**Work to complete**
Lines with the word "picture" are the ones wanted. Copy each of them from the entries below.

<<<<

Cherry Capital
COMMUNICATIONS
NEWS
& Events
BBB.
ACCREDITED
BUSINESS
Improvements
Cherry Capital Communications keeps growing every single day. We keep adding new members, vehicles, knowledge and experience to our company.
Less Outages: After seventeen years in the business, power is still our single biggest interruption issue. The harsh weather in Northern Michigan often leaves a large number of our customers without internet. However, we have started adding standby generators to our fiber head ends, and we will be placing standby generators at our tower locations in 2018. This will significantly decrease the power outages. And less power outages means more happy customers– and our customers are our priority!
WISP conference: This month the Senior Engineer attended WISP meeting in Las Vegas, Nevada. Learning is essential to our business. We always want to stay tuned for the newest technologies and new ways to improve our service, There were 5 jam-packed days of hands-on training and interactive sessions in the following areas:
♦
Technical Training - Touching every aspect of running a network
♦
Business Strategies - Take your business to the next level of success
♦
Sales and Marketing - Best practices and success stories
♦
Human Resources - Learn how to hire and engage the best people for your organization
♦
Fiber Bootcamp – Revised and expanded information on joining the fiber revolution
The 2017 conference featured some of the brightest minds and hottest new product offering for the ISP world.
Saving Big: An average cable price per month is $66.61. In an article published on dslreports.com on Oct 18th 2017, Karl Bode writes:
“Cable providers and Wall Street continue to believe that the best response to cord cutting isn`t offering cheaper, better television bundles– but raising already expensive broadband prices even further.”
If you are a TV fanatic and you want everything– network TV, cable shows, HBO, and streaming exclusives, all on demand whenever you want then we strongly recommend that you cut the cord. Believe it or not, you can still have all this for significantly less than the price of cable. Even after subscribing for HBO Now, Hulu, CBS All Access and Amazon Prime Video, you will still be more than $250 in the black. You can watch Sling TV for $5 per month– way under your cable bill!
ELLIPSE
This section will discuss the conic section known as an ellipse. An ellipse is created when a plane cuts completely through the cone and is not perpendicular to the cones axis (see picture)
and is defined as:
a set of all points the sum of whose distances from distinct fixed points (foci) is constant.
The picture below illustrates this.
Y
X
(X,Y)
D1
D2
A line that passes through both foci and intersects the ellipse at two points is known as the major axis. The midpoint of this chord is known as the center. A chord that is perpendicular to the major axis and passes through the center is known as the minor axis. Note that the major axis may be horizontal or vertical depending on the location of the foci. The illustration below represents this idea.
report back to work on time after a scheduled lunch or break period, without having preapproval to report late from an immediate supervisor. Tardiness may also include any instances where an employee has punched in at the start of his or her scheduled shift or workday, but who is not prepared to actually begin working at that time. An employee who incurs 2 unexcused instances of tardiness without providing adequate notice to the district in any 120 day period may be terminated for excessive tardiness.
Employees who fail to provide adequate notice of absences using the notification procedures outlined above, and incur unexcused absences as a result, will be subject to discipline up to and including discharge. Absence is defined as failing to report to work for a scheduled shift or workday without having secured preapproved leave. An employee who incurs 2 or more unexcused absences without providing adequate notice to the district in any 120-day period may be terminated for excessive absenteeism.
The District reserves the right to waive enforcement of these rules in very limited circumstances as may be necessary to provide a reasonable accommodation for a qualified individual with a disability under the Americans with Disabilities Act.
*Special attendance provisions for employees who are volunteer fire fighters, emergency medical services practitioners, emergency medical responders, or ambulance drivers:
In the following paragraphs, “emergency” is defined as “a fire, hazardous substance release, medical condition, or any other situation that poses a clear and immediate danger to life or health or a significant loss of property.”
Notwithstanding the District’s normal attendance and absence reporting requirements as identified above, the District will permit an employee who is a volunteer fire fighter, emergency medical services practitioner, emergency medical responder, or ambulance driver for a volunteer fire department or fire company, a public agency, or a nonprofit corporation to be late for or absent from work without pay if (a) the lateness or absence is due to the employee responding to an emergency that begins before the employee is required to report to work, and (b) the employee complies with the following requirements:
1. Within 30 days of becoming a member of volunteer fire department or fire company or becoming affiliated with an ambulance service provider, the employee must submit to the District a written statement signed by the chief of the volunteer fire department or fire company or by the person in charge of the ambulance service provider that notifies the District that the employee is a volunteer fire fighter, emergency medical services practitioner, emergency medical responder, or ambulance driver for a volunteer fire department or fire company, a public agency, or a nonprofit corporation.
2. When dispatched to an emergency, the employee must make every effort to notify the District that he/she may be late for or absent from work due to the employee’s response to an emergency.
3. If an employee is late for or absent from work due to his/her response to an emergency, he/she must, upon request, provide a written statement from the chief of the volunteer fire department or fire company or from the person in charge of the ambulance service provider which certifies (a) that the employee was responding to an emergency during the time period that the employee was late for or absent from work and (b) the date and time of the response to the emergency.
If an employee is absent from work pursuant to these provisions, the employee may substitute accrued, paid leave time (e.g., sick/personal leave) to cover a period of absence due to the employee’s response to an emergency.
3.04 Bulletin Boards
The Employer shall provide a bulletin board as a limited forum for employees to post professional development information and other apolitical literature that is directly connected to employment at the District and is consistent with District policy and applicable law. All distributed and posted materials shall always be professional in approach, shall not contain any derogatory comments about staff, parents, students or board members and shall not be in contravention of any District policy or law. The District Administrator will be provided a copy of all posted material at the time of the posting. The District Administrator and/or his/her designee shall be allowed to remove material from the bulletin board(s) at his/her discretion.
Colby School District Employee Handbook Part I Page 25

>>>>

**Expected output**
This section will discuss the conic section known as an ellipse. An ellipse is created when a plane cuts completely through the cone and is not perpendicular to the cones axis (see picture)
The picture below illustrates this.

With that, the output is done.